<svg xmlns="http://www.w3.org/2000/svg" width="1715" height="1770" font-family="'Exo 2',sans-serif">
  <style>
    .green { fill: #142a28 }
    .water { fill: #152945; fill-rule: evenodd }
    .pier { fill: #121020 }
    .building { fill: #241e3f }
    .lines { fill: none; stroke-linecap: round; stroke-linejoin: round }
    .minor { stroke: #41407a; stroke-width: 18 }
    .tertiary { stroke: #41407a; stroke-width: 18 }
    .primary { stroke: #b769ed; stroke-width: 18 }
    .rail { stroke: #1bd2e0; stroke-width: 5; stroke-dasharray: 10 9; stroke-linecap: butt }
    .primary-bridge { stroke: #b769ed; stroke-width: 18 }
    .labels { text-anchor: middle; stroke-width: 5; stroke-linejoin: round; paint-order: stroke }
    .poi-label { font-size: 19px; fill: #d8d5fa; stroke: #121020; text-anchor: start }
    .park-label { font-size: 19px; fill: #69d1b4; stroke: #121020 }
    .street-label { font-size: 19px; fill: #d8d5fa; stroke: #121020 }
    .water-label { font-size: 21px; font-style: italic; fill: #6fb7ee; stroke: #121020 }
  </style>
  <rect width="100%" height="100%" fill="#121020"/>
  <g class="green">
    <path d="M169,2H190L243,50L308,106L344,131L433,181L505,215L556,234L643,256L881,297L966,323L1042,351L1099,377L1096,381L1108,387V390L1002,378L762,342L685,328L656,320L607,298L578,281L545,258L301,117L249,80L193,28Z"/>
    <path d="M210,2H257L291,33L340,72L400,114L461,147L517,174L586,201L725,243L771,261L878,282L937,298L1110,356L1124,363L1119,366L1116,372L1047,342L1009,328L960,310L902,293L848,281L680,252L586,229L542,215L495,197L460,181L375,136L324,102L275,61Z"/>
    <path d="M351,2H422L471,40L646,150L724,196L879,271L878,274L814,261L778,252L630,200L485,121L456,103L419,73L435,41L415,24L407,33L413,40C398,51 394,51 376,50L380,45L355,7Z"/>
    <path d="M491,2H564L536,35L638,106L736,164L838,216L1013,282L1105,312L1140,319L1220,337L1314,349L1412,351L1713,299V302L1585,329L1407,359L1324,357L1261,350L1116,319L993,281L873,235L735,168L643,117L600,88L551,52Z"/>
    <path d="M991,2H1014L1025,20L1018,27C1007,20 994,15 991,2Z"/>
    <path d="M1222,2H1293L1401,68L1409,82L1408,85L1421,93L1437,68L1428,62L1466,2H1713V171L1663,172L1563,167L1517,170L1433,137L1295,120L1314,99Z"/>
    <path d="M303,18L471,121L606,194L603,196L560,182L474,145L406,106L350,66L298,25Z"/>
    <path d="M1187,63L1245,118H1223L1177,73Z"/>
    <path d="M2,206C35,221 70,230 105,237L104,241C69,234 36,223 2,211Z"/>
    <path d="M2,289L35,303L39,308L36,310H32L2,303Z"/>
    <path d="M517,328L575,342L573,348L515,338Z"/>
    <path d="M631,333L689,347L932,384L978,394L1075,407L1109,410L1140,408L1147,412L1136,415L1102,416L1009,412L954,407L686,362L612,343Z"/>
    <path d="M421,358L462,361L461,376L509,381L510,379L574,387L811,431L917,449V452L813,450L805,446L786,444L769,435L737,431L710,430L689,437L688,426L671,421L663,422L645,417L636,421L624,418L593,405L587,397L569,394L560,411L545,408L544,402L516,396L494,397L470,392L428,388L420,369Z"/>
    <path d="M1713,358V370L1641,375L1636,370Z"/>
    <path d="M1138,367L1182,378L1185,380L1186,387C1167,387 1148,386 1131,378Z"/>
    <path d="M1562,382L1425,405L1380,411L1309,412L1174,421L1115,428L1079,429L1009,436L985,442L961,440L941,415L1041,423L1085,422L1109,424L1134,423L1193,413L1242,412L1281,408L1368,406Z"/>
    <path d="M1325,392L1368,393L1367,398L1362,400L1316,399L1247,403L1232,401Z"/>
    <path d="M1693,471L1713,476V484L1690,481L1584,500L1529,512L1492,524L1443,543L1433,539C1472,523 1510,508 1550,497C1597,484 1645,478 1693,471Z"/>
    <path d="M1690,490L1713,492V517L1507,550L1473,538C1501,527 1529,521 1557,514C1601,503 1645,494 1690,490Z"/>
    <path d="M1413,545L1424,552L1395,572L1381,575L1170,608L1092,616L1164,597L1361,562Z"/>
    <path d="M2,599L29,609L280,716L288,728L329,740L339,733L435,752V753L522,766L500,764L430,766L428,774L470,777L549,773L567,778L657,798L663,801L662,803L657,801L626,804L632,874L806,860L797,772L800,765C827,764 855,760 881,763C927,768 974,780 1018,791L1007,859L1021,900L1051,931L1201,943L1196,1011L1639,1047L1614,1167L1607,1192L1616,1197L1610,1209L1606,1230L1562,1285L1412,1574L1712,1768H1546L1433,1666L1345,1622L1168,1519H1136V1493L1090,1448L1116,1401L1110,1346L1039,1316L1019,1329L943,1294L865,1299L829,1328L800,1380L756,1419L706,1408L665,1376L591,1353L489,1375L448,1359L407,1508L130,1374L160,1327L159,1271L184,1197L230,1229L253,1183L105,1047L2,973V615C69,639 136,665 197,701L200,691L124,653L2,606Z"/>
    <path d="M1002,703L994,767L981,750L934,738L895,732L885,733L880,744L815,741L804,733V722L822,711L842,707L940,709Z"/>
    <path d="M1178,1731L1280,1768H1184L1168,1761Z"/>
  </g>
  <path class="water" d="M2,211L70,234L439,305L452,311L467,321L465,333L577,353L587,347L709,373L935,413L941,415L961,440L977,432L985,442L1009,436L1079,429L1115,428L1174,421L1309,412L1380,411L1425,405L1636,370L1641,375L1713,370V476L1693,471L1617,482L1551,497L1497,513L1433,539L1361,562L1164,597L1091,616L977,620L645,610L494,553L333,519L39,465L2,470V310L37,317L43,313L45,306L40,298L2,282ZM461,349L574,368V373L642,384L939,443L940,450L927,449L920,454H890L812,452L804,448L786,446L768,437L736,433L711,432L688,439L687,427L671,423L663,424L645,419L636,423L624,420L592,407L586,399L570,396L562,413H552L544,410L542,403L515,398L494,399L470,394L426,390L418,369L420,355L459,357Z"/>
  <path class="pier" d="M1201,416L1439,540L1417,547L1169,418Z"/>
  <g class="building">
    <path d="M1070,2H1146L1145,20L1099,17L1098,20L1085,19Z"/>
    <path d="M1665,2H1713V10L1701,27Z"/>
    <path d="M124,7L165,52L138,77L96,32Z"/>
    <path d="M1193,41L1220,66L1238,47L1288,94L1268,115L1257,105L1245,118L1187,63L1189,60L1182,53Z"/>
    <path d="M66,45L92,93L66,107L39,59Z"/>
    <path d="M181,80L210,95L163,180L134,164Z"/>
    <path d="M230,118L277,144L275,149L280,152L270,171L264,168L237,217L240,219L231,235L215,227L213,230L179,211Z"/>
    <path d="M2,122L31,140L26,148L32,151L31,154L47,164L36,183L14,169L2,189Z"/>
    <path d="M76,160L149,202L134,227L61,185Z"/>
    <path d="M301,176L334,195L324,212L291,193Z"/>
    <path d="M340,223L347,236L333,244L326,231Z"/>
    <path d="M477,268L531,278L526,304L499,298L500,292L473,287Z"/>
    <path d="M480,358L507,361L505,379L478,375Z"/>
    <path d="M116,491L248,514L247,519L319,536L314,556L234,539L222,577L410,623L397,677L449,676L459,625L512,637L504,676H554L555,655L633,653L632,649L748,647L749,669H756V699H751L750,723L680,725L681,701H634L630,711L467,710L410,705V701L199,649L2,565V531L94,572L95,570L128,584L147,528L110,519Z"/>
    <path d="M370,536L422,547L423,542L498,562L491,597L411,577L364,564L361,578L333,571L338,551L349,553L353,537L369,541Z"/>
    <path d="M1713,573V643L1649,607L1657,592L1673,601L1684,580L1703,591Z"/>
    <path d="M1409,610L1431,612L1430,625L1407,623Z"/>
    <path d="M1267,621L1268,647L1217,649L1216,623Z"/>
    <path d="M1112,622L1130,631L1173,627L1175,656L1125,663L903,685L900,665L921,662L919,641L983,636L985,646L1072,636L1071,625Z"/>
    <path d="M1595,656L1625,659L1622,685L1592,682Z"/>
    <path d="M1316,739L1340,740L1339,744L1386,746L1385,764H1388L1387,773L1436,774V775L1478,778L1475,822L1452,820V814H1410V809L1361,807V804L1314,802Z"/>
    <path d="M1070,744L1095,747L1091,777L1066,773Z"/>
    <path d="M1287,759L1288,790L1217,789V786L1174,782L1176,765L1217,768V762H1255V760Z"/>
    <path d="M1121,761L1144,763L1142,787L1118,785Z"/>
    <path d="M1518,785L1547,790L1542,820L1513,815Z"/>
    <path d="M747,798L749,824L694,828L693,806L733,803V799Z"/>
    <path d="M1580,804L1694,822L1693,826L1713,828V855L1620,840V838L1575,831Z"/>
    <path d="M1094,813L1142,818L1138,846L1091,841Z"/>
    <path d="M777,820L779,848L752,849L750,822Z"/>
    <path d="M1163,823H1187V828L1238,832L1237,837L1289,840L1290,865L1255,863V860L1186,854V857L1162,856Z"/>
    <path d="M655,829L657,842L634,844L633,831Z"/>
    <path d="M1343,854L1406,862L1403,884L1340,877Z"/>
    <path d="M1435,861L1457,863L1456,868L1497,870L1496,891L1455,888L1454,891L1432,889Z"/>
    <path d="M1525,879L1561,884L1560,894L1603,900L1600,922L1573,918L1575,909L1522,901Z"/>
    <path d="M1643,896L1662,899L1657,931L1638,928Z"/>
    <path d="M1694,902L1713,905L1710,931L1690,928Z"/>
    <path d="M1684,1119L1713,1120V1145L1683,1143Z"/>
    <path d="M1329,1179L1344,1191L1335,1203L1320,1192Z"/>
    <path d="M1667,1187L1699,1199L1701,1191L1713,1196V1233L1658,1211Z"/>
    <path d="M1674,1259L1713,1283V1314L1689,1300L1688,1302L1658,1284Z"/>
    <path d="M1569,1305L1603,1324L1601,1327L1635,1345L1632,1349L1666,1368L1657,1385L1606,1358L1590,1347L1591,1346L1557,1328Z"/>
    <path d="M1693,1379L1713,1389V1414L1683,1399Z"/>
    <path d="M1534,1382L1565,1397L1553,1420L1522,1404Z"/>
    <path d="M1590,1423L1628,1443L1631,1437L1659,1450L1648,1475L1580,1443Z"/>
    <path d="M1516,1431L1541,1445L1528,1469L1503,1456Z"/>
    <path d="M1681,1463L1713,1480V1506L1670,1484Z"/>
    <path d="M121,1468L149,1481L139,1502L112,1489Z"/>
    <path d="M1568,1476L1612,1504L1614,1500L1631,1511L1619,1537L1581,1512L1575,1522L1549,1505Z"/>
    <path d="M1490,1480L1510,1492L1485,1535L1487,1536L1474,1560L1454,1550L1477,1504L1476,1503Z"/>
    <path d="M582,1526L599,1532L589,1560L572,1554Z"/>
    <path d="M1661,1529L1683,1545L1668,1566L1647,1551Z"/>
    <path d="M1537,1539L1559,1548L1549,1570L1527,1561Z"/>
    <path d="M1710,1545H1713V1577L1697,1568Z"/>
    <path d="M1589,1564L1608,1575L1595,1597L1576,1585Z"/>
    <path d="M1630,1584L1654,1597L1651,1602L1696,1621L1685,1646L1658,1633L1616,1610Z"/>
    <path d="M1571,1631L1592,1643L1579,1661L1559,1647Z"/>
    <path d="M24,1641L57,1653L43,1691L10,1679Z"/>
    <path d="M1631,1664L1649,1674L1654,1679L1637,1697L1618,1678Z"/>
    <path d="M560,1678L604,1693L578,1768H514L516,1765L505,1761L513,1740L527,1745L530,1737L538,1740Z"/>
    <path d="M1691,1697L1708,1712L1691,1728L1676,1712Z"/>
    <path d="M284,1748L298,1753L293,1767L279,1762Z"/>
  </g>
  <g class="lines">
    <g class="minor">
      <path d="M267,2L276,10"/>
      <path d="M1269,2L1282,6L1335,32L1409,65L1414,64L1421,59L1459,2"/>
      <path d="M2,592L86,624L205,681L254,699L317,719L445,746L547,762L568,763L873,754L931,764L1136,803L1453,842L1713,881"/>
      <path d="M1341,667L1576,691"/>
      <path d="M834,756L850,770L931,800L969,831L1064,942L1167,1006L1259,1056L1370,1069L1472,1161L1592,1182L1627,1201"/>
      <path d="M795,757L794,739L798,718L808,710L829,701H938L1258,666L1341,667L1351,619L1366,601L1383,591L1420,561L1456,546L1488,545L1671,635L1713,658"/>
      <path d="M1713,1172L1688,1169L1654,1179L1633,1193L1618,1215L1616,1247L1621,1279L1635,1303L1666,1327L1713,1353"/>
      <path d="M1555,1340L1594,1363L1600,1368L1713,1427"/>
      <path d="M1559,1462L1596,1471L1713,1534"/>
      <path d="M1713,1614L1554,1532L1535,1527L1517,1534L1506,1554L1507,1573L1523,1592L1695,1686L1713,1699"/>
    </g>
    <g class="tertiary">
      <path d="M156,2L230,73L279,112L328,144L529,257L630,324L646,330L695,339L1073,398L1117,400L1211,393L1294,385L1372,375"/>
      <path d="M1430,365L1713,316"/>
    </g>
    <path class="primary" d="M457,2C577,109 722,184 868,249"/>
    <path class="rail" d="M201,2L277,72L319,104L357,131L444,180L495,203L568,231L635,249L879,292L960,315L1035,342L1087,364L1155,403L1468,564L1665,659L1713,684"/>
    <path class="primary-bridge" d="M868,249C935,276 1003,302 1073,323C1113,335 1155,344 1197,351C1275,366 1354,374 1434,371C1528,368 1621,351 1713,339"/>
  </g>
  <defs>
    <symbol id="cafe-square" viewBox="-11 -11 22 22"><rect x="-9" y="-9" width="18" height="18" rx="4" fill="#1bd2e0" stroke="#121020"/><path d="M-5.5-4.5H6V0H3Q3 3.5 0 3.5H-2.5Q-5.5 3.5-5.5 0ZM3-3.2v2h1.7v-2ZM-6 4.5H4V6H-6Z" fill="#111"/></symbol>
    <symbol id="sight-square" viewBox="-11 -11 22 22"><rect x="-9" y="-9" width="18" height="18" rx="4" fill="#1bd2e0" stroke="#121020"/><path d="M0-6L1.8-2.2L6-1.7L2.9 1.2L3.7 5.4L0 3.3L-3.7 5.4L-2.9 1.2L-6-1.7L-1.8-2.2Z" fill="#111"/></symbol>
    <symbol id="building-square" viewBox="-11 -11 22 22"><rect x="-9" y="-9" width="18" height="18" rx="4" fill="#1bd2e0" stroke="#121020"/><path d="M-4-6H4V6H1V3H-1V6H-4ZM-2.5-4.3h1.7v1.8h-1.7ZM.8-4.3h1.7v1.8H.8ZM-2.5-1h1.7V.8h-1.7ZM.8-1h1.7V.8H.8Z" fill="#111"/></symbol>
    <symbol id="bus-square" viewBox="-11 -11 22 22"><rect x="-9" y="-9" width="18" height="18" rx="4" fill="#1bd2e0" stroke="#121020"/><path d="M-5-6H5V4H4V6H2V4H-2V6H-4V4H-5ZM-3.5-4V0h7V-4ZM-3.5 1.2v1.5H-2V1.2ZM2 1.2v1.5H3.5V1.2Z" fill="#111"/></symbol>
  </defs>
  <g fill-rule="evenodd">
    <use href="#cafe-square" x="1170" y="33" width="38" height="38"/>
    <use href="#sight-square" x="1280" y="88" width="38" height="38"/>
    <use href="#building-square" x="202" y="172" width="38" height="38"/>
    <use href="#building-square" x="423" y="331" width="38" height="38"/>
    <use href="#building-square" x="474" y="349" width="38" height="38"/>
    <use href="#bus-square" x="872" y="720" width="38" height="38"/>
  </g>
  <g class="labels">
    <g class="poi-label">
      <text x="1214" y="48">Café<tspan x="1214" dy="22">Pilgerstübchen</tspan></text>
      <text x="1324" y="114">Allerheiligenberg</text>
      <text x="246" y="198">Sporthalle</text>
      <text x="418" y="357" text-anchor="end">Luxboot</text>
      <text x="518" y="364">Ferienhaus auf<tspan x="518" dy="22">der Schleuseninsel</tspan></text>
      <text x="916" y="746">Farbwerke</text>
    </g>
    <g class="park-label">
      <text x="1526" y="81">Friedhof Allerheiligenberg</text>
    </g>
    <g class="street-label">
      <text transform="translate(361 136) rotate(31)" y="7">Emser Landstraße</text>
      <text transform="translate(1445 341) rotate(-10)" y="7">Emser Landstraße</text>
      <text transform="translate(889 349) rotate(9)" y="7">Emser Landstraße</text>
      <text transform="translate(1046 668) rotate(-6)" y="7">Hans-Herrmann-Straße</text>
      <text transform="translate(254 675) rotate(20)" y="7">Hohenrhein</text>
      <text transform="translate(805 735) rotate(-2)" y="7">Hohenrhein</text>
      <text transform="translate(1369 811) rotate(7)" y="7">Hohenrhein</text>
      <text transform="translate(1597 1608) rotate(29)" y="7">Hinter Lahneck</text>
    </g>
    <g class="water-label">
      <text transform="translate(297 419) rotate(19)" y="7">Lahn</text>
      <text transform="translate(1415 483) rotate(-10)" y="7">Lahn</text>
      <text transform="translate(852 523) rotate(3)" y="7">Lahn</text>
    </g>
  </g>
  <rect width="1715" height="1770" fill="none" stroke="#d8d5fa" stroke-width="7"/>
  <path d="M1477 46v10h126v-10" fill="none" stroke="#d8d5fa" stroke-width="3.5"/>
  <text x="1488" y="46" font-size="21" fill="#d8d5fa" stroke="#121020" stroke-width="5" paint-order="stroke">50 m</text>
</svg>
=-=-=-=-=
__AIM OF THE TASK__.
The lines you need are those holding the word "linejoin"; copy each of them from the material above.

__ANSWER TO THIS EXERCISE__.
    .lines { fill: none; stroke-linecap: round; stroke-linejoin: round }
    .labels { text-anchor: middle; stroke-width: 5; stroke-linejoin: round; paint-order: stroke }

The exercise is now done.